Das Vorgehen der Ermittler, das in dem 42-seitigen Dokument beschrieben wird, ist relativ leicht nachvollziehbar, erklärt "Gizmodo". Zuerst schleusen sie auf dem Notebook der Zielperson eine Malware zur Standortermittlung ein. Die Software beginnt dann im Hintergrund, nach WLAN-Netzwerken in der Nähe zu suchen. Sie scannt und sammelt deren Metadaten, ohne dass der Angegriffene etwas davon mitbekommt. Besonders fies: Es reicht aus, dass das Opfer auf seinem Gerät das WLAN aktiviert hat, eine aktive Verbindung zu einem Netzwerk in Reichweite ist nicht erforderlich.

Trilateration verrät Standort

Mit den gesammelten Daten können die Ermittler den Standort ihrer Zielperson mehr oder weniger genau festlegen. Für die Positionsbestimmung nutzen sie ein "Trilateration" genanntes Verfahren, bei dem der Abstand des manipulierten Geräts zu drei oder mehr bekannten Punkten gemessen wird, in diesem Fall also zu WLAN-Routern in der Nähe.

Die Stärke des Signals gibt einen Hinweis darauf, wie weit die Person mit ihrem Laptop ungefähr von einem Punkt entfernt ist.
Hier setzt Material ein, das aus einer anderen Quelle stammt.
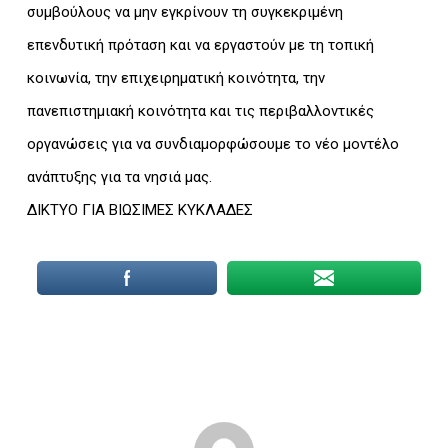
συμβούλους να μην εγκρίνουν τη συγκεκριμένη
επενδυτική πρόταση και να εργαστούν με τη τοπική
κοινωνία, την επιχειρηματική κοινότητα, την
πανεπιστημιακή κοινότητα και τις περιβαλλοντικές
οργανώσεις για να συνδιαμορφώσουμε το νέο μοντέλο
ανάπτυξης για τα νησιά μας.
ΔΙΚΤΥΟ ΓΙΑ ΒΙΩΣΙΜΕΣ ΚΥΚΛΑΔΕΣ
Für jeden Sender ergibt sich daraus ein Radius, in dem sich die Person aufhält. Am Schnittpunkt der Linien dieser sogenannten Kugelschalen ist die mehr oder weniger genaue Position der Zielperson.

Das Verfahren ist nicht ganz genau, denn die Reichweite eines WLAN-Signals wird zum Beispiel durch bauliche Hürden wie Wände und Decken begrenzt. Die Ermittler gehen deshalb von einer durchschnittlichen Reichweite aus, die bei 32 Metern liegt. Ein starkes Signal deutet demnach darauf hin, dass die Zielperson nicht weiter als neun bis 14 Meter vom Router entfernt ist. Wird das Signal schwächer, bewegt sie sich wahrscheinlich weg vom Sender. Kombiniert man auf diese Weise die Daten von mindestens drei Sendern, lässt sich relativ genau bestimmen, wo sich eine Person aufhält.

Wie oft die "ELSA"-Methode in der Vergangenheit genutzt wurde und ob sie immer noch angewendet wird, ist nicht klar. Die Veröffentlichung der geheimen Dokumente ist die jüngste Enthüllung im Rahmen des "Vault 7"-Programms von Wikileaks, bei dem nach und nach vertrauliche Informationen über das umfangreiche Cyberwar-Arsenal der CIA mit Malware, Computerviren, Trojanern und unveröffentlichten Zero-Day-Exploits offengelegt werden. Die Informationen stammen aus dem Zeitraum 2013 bis 2016.